On internet forums, cottagecore is defined as ‘Your grandma but, like, hip’. Gen Z teenagers love cottagecore but they aren’t alone. I am one of the many millennial women who gravitates towards prairie dresses, scalloped bedspreads and wicker baskets. I cringe when I see these things I like reflected back via hundreds of other social media accounts.

We kid ourselves that cottagecore is environmentally friendly (‘Oh this old lamp, I inherited it’) and pretend that it’s some reaction to consumer capitalism: (‘Isn’t Ikea dreadful!’). In fact, the opposite is true. It costs a lot to recreate a run-down cottage and the lifestyle to match. Handmade block-printed wallpaper isn’t cheap. These days, only the rich can afford the simple life.
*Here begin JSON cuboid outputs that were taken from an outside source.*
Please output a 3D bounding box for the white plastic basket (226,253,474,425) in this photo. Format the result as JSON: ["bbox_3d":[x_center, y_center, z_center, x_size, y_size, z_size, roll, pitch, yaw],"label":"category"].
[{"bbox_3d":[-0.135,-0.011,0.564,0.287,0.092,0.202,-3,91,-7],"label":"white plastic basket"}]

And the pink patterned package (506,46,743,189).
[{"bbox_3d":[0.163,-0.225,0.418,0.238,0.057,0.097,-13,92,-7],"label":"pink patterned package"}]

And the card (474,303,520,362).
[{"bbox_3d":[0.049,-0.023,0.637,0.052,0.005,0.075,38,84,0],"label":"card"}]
It sounds as though the Downing Street flat has been tarted up in a luxurious version of cottagecore (I’ve heard it referred to as ‘manorcore’) by the Prime Minister and his fiancée Carrie Symonds. Under the instructions of ‘Carrie Antoinette’, as she is called by some in No. 10, the ‘John Lewis furniture nightmare’ has given way to what might be termed ‘Et in Arcadia ego’ thanks to the work of the designer Lulu Lytle, of Soane Britain (sounds like Sloane). Lulu is known for her exuberant floral patterns, her taxidermy and her love of rattan furniture. Cottagecore devotees will immediately recognise these visual cues from Pinterest. They make the new look old, hence the appeal —and the considerable cost.
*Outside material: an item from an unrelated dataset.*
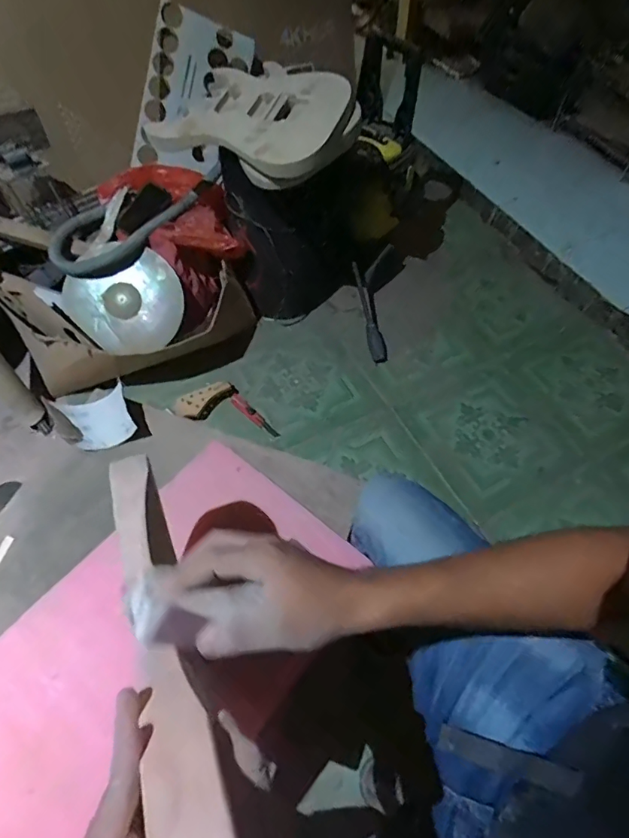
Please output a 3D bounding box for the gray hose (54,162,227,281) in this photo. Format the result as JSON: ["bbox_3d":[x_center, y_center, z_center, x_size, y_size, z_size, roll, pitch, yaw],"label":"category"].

Americans love cottagecore too. Harry and Meghan escaped Frogmore Cottage, Windsor, but in their new hometown of Montecito, California, cute cottages are prized properties. Dotted around the area are more than 30 houses known as the ‘Moody homes’. They were designed and built by the four Moody sisters during the 1930s and 1940s, and were based on illustrations of old-fashioned cottages from story books. Each one has a glass jar filled with pins and needles embedded in the fireplace to ward off fairies. This is, apparently, a British tradition. It certainly sounds twee enough to be one. The houses are all named after English flowers, such as Hollyhock and Sweetbriar, and are clustered on lanes called Periwinkle and Rosemary. One cottage sold last month for just under $4 million. Who buys these places? People with the ‘whimsy gene’, a real-estate agent told the Los Angeles Times.

It’s also striking that the rise of cottagecore has coincided with the ascent of an environmental movement that promises to take us back to better, purer days. Greta Thunberg embodies the whole aesthetic — looking, as she does, as if she’s just escaped from Grimms’ Fairy Tales. The Conservative party is drawn to this eco-chic too — especially Carrie and her Green Tory allies, Ben and Zac Goldsmith, and others who have enough money to indulge their rattan fantasies.
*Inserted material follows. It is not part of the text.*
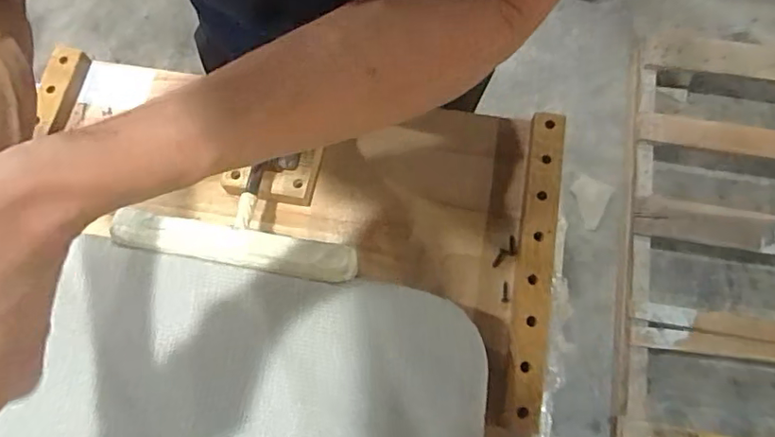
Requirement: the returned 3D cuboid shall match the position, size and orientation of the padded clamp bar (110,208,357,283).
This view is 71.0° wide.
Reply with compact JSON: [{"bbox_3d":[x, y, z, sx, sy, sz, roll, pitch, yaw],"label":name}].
[{"bbox_3d":[-0.129,0.023,0.452,0.203,0.012,0.032,8,72,5],"label":"padded clamp bar"}]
The reality, of course, is that few of us want to live off-grid in a draughty, run-down cottage with little heating and no wifi. Have you ever tried actually living without plastic? Or handwashing all your clothes? How on earth do you charge your phone? Cottagecore is the stress-free, cosy alternative, an aspirational utopia to be conjured up with a credit card, then posted on social media, before you return to a life of modern convenience and Amazon deliveries.

Privileged humans have always hankered for the simple and the rustic. Arguably the first pioneer of cottagecore was the original Antoinette, Marie: a queen who wanted to be a milkmaid. Her Hameau de la Reine —built in 1783 — epitomised the endless (and probably fruitless) quest for a humble existence decked out in expensive rococo.

Marie Antoinette’s hamlet at Versailles included a dairy, a windmill and plenty of cottages. With all those thatched roofs, dormer windows and romantic gardens, the ersatz village must have seemed like the perfect retreat from the world when the revolutionary winds started to blow. But the fetish went too far. Not everybody has the whimsy gene, and pretending to be a peasant has traditionally been a good way of winding up peasants. There’s nothing quaint about the guillotine.